La demande en huiles végétales continue d’être fortement affectée par les fermetures de restaurants dans de très nombreux pays du monde. Même si le déconfinement en Chine est en cours, les restaurants subissent une fréquentation inférieure à la normale, quand certains doivent rester fermer en raison de l’apparition de nouveaux foyers de coronavirus. Les acheteurs chinois d’huiles ne sont pas très actifs à l’heure actuelle.

En Inde, le confinement a été prolongé jusqu’au début de mai, ce qui ralentit aussi fortement la consommation et les achats d’huiles de ce pays.

La chute du prix du pétrole a apporté aussi son effet baissier sur les prix.

Toutefois, les inquiétudes pour la nouvelle récolte de colza dans l’Union européenne et en Ukraine s’accroissent et limitent la baisse des cours cette semaine. Que ce soit dans l’ouest de l’Union européenne, en Pologne, en Allemagne, dans le centre et l’est du bloc européen, les précipitations ont été fortement déficitaires sur les quatre dernières semaines.

Un temps sec qui, s’il persistait, réduirait fortement le potentiel des cultures. Des précipitations sont prévues sur les deux prochaines semaines. Leur arrivée sera clef pour le niveau de production de la récolte de 2020.

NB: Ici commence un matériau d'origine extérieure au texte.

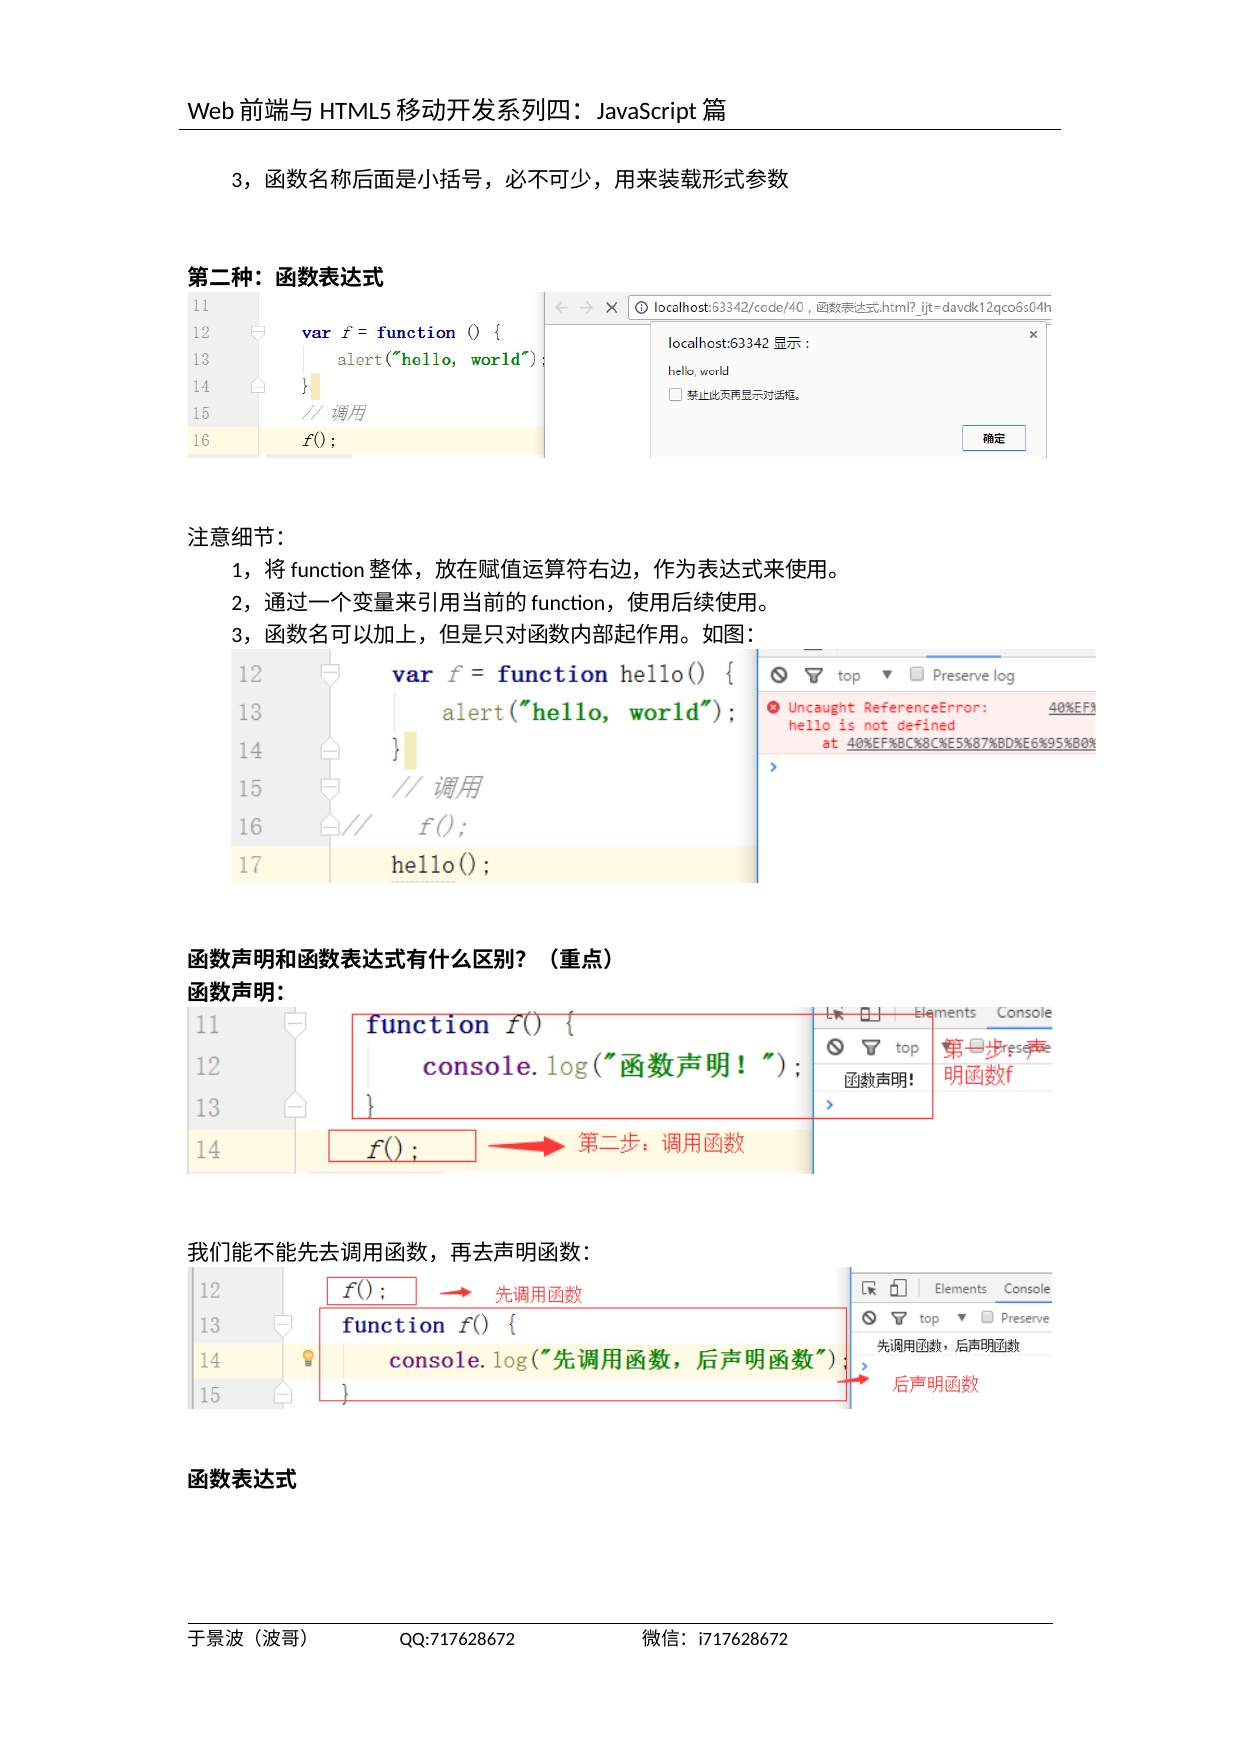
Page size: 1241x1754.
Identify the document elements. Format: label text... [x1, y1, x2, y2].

Finalement sur la semaine, le colza français voit son prix reculer de 2 €/t en Fob Moselle sur le rapproché et de 2 €/t en nouvelle récolte (Euronext, échéance d’août 2020).

Le prix du tournesol affecté par la faible demande en huile

Tout comme le colza, le tournesol voit son prix reculer cette semaine, de 2,5 €/t, à 335 €/t, à Saint-Nazaire. Malgré de bonnes marges de trituration actuellement, les achats ne sont pas très dynamiques, car l’activité des usines sur la fin de campagne (mai-juin) a déjà été fixée au préalable.

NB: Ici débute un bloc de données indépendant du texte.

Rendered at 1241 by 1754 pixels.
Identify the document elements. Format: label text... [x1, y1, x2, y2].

En mer Noire, l’activité des industriels sur la fin de campagne nécessite des achats auprès des agriculteurs. Afin d’attirer les volumes recherchés, les prix ont grimpé sur la semaine (+10 $/t en Fob mer Noire). Cela a réduit les marges de trituration en Ukraine et Russie mais elles restent à des niveaux rémunérateurs.

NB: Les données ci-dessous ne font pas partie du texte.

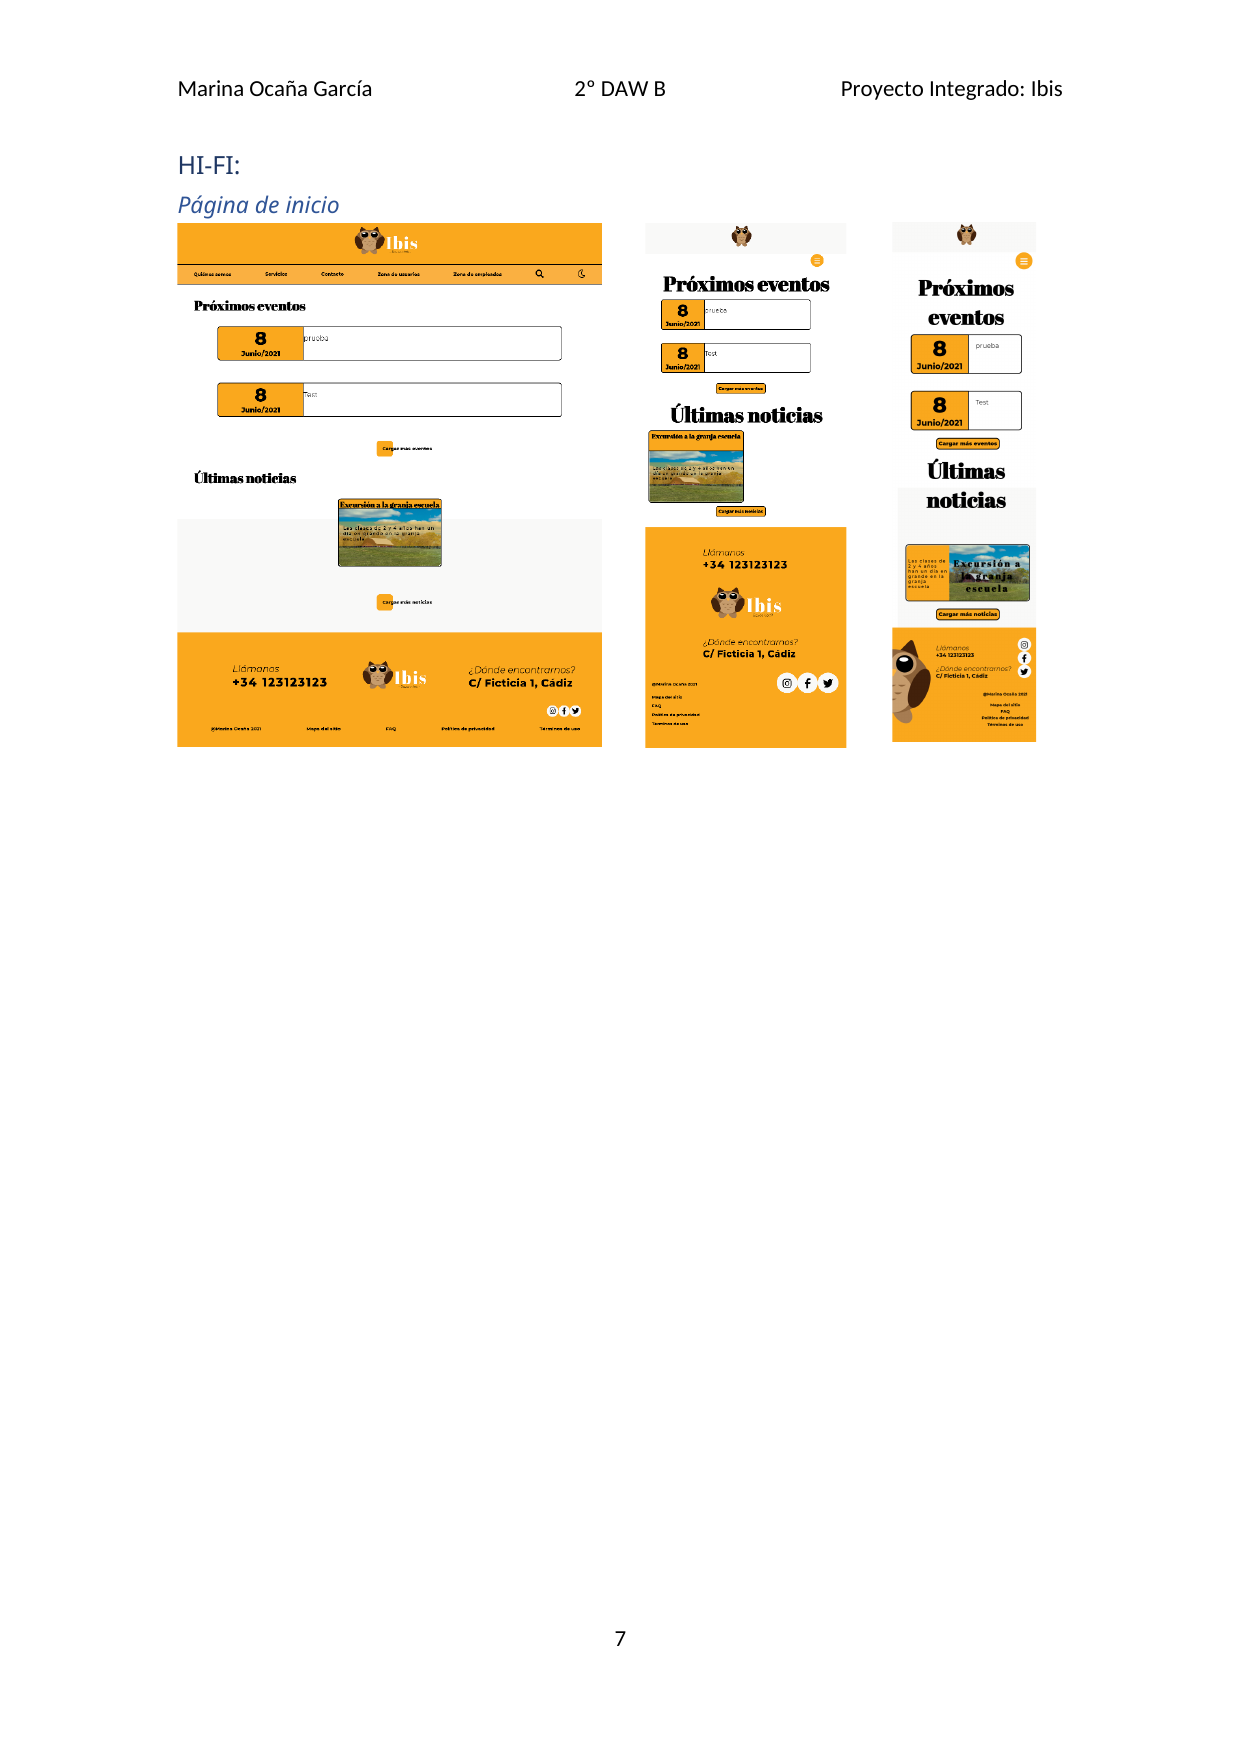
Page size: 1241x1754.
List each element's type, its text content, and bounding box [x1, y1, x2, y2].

picture [892, 222, 1037, 742]
picture [177, 223, 602, 747]
subtitle Página de inicio [177, 188, 1063, 220]
picture [645, 223, 847, 748]
subtitle HI-FI: [177, 148, 1063, 182]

Tout comme en colza, le climat reste à surveiller car les semis se sont faits dans des conditions sèches dans les pays producteurs de tournesol de l’ouest de l’Union européenne (à l’exception de l’Espagne) et en mer Noire. Des pluies seront rapidement nécessaires.

Tallage

À suivre : pluviométrie en Europe et mer Noire (blé, orge, maïs, colza, tournesol), droits d’importation du maïs, politique d’exportation de l’Ukraine, achats de soja US par la Chine, prix du baril de pétrole, mesures de confinement en Inde, dans l’Union européenne et en Chine (demande en biodiesel et huiles alimentaires), semis en Amérique du Nord (soja et canola).